- Recently, almost unprecedented changes or proposals for change have been made to the laws governing coal mining and coal seam gas activities in NSW. Land access arbitration arrangements are of particular importance to rural landholders
- The Walker Report has made 32 recommendations to improve the arbitration land access framework. In August, the government confirmed its intention to implement 31 of the 32 recommendations
- The chief scientist’s report released in September concluded that “there are no guarantees” and that it is “inevitable that the coal seam gas industry will have unintended consequences including … natural disasters”
- The implications of that conclusion for the laws of tort with respect to private (and potentially public) nuisance and negligence with respect to damages claims by landholders appear cause for concern. The implications may also extend to applications for injunctive relief against such impacts
The past 18 months have seen almost unprecedented legislative and regulatory change – and proposals for legislative change – with respect to the laws governing coal mining activities and coal seam gas (CSG). The proposed changes to land access arrangements have drawn particular attention because of their impact on rural landholders.
The Walker Report
In response to the complaints of rural landholders, and members of the NSW Law Society and Bar Association, on 15 April the government commissioned Bret Walker SC to review the land access arbitration process relating to exploration under the Mining Act (1992) and the Petroleum (Onshore) Act (1991) (the Acts). Walker SC’s subsequent report, entitled ‘Examination of the land access arbitration framework’, made 32 recommendations to improve the arbitration land access framework.
In August, the government confirmed its intention to implement 31 of Mr Walker SC’s recommendations, and further consider his 32nd, that went beyond his terms of reference. Disappointingly, the recommendations which required legislative amendment will not be introduced to the Parliament until 2015.

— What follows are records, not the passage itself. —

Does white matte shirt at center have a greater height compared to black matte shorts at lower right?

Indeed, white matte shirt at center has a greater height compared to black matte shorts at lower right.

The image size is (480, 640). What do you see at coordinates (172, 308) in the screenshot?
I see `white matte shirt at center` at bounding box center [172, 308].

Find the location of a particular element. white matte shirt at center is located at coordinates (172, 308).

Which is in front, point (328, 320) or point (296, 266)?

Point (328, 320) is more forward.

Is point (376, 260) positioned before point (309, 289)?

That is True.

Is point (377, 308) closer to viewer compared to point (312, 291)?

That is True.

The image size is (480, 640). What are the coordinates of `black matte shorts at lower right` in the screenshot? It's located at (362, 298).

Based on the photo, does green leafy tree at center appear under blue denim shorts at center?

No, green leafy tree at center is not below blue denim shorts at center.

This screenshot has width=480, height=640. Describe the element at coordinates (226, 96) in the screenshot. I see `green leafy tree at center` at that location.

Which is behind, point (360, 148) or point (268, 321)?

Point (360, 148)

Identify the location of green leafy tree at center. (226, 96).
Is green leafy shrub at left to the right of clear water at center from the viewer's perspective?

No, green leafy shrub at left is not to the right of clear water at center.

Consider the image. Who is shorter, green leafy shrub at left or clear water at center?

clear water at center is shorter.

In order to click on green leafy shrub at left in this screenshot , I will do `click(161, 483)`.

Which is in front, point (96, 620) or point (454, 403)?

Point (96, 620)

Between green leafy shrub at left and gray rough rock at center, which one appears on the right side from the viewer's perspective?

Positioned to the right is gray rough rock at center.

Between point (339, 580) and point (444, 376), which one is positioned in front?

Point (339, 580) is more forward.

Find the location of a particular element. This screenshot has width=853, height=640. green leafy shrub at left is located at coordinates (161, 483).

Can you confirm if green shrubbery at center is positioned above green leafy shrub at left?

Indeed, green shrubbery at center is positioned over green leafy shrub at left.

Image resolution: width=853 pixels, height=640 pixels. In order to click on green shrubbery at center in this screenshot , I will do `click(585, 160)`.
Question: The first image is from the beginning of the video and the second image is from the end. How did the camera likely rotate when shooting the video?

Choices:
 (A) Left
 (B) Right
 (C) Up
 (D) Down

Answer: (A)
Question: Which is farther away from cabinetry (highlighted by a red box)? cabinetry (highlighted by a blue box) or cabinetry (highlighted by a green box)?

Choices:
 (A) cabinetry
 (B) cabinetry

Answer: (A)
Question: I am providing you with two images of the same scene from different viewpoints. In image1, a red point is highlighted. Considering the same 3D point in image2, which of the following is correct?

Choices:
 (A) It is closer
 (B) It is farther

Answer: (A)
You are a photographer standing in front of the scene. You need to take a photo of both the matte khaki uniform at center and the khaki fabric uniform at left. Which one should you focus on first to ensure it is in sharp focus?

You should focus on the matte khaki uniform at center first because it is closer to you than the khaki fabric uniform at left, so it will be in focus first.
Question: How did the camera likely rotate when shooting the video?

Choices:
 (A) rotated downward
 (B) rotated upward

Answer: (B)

Mr Walker SC’s recommendations fall within five broad topics:
- Qualifications for, and terms of appointment of, arbitrators (recommendations 1-11);
- Procedures and legal representation at mediation and arbitration (recommendations 12 – 18);
- “Significant improvements” (recommendations 19-24);
- Compensation (recommendations 25-28); and
- Appeals (29 – 31).
Recommendation 32 included consideration of ‘landholders accessing security deposits or the creation of a landholder rehabilitation fund in the event of an explorer causing damage’.
This is an important issue for landholders, and is submitted to be consistent with the September 2014 report into CSG of the chief scientist.